La mort de la journaliste libanaise Amal Khalil, tuée mercredi 22 avril dans une frappe israélienne dans le sud du Liban, suscite une vive émotion et de nombreuses accusations à Beyrouth. Reporter pour le quotidien Al-Akhbar, cette journaliste de 42 ans couvrait depuis des années les conflits dans la région.
Les autorités libanaises dénoncent un « crime de guerre ». Selon les informations rapportées ce 23 avril, notamment par L’Orient-Le Jour, Amal Khalil se trouvait dans le village de Tiri ce 22 avril, dans le caza de Bint Jbeil, lorsqu’une première frappe israélienne a visé un véhicule à proximité, tuant ses occupants, dont le maire d’une localité voisine. Elle et sa collègue, la journaliste indépendante Zeinab Faraj, avaient alors trouvé refuge dans une maison. Celle-ci a ensuite été ciblée à son tour par une frappe aérienne. Zeinab Faraj a été blessée mais a pu être extraite des décombres, tandis qu’Amal Khalil a été retrouvée morte plusieurs heures plus tard. Elle travaillait pour le média Al-Akhbar, réputé proche du Hezbollah.

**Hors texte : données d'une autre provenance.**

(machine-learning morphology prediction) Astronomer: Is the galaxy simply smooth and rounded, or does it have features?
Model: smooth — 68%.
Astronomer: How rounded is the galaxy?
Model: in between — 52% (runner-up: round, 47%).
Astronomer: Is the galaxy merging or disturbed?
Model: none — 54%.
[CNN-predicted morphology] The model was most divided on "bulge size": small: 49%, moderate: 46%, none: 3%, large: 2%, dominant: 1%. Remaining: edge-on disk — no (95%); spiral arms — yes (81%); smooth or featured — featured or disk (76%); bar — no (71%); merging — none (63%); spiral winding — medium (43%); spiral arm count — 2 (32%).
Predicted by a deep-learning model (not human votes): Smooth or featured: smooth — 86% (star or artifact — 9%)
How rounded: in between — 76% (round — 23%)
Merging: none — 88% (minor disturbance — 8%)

Vives réactions des autorités libanaises
Le ministère libanais de la Santé accuse Tsahal d’avoir non seulement poursuivi les deux journalistes, mais aussi entravé les opérations de secours en visant une ambulance et en empêchant l’accès des équipes de sauvetage pendant plusieurs heures.

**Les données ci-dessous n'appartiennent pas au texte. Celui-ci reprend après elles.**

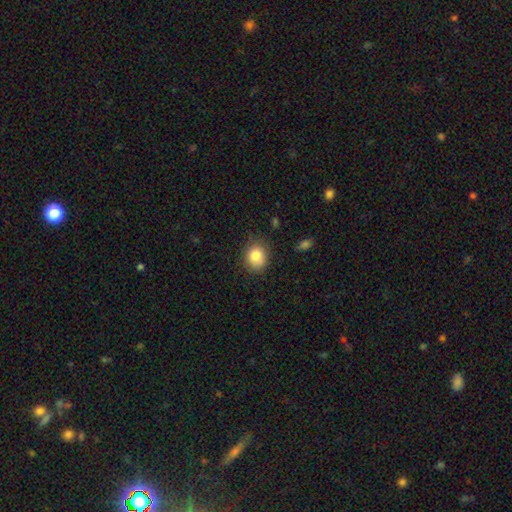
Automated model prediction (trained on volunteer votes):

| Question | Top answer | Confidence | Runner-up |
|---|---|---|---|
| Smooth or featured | smooth | 83% | star or artifact (10%) |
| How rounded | round | 64% | in between (35%) |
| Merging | none | 79% | minor disturbance (16%) |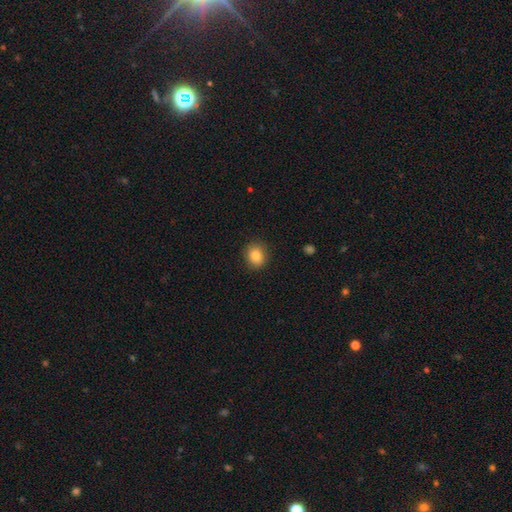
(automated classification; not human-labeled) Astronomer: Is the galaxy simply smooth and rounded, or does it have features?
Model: smooth — 84%.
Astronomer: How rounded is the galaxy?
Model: round — 70%.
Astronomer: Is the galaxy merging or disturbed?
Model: none — 88%.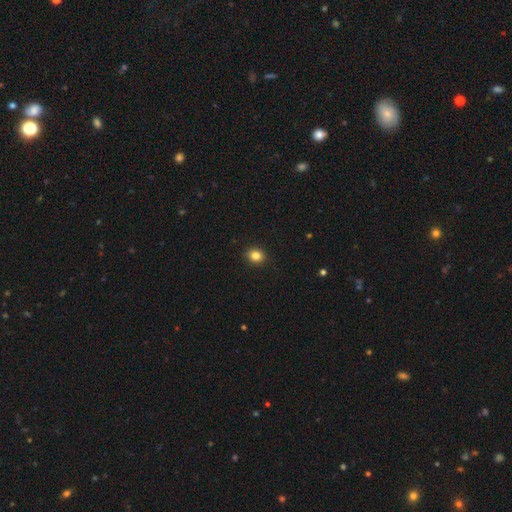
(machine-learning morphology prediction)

Le président Joseph Aoun a accusé Israël de « cibler délibérément les journalistes dans le but de cacher la vérité », tandis que le Premier ministre Nawaf Salam a affirmé que s’en prendre à des reporters et entraver les secours constitue une violation grave du droit international. Le Liban entend porter l’affaire devant les juridictions internationales.
Ces accusations sont contestées par l’armée israélienne, qui affirme avoir visé des « terroristes » ayant franchi une ligne de défense établie dans le sud du Liban. Elle nie avoir empêché les secours d’intervenir et indique que l’incident fait l’objet d’un examen.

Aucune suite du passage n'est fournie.